The speed (commonly referred to as v) of an object is the magnitude of the rate of change of its position with time or the magnitude of the change of its position per unit of time; it is thus a scalar quantity.

- The average speed of an object in an interval of time is the distance traveled by the object divided by the duration of the interval; the instantaneous speed is the limit of the average speed as the duration of the time interval approaches zero.
- Speed has the dimensions of distance divided by time. The SI unit of speed is the meter per second (m/s), but the most common unit of speed in everyday usage is the kilometer per hour (km/h) or, in the US and the UK, miles per hour (mph). For air and marine travel, the knot is commonly used.

**Units of speed include :**

- metres per second (symbol ms
^{-1}or m/s), the SI derived unit. - kilometres per hour (symbol km/h);
- miles per hour (symbol mi/h or mph);
- . knots (nautical miles per hour, symbol kn or kt);
- feet per second (symbol fps or ft/s);
- Mach number (dimensionless), speed divided by the speed of sound;
- in natural units (dimensionless), speed divided by the speed of light in vacuum (symbol c = 299792458 m/s).

### 6. Acceleration

Acceleration is the rate of change of the velocity of an object with respect to time. Accelerations are vector quantities (in that they have magnitude and direction).

The orientation of an object’s acceleration is given by the orientation of the net force acting on that object.

The magnitude of an object’s acceleration, as described by Newton’s Second Law, is the combined effect of two causes:

- the net balance of all external forces acting onto that object — magnitude is directly proportional to this net resulting force;
- that object’s mass, depending on the materials out of which it is made — magnitude is inversely proportional to the object’s mass.
- The SI unit for acceleration is meter per second squared (ms
^{-2}, m/s^{2}). - Acceleration has the dimensions of velocity (L/T) divided by time, i.e., L T
^{-2}. The SI unit of acceleration is the meter per second squared (ms^{-2}); or “meter per second squared,” as the velocity in meters per second changes by the acceleration value, every second.

### 7. Force

Force equals mass multiplied by acceleration. This derived unit of force is called a newton and has the symbol N.

So, one newton is one kilogram-meter divided by seconds squared.

The newton (symbol: N) is the International System of Units (SI) derived unit of force. It is named after Isaac Newton in recognition of his work on classical mechanics, specifically Newton’s second law of motion.

One newton is the force needed to accelerate one kilogram of mass at the rate of one meter per second squared in the direction of the applied force.

The units “meter per second squared” can be understood as change in velocity per time, i.e. an increase of velocity by 1 meter per second every second.

### 8. Joule

The joule is a derived unit of energy in the International System of Units.

In 1843, James Prescott Joule independently discovered the mechanical equivalent in a series of experiments. The most famous used the “Joule apparatus”: a descending weight, attached to a string, caused rotation of a paddle immersed in water, practically insulated from heat transfer.

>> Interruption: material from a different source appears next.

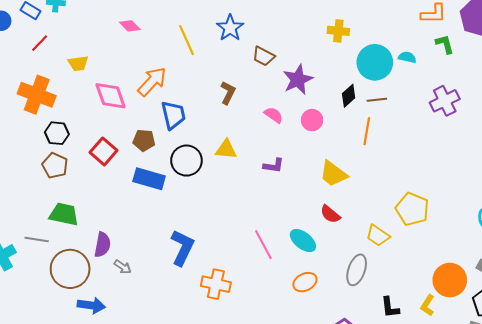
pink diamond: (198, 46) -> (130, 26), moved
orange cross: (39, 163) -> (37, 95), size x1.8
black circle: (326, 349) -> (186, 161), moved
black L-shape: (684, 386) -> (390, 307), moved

It showed that the gravitational potential energy lost by the weight in descending was equal to the internal energy gained by the water through friction with the paddle.

In the International System of Units (SI), the unit of energy is the Joule, named after Joule. It is a derived unit. It is equal to the energy expended (or work done) in applying a force of one newton through a distance of one meter.

However, energy is also expressed in many other units not part of the SI, such as ergs, calories, British Thermal Units, kilowatt-hours, and kilocalories, which require a conversion factor when expressed in SI units.

The SI unit of energy rate (energy per unit time) is the watt, a joule per second.

Thus, one joule is one watt-second, and 3600 joules equal one watt-hour. The CGS energy unit is the erg, and the imperial and US customary unit is the foot-pound.

Other energy units such as the electronvolt, food calorie, or thermodynamic kcal (based on the temperature change of water in a heating process), and BTU are used in specific areas of science and commerce.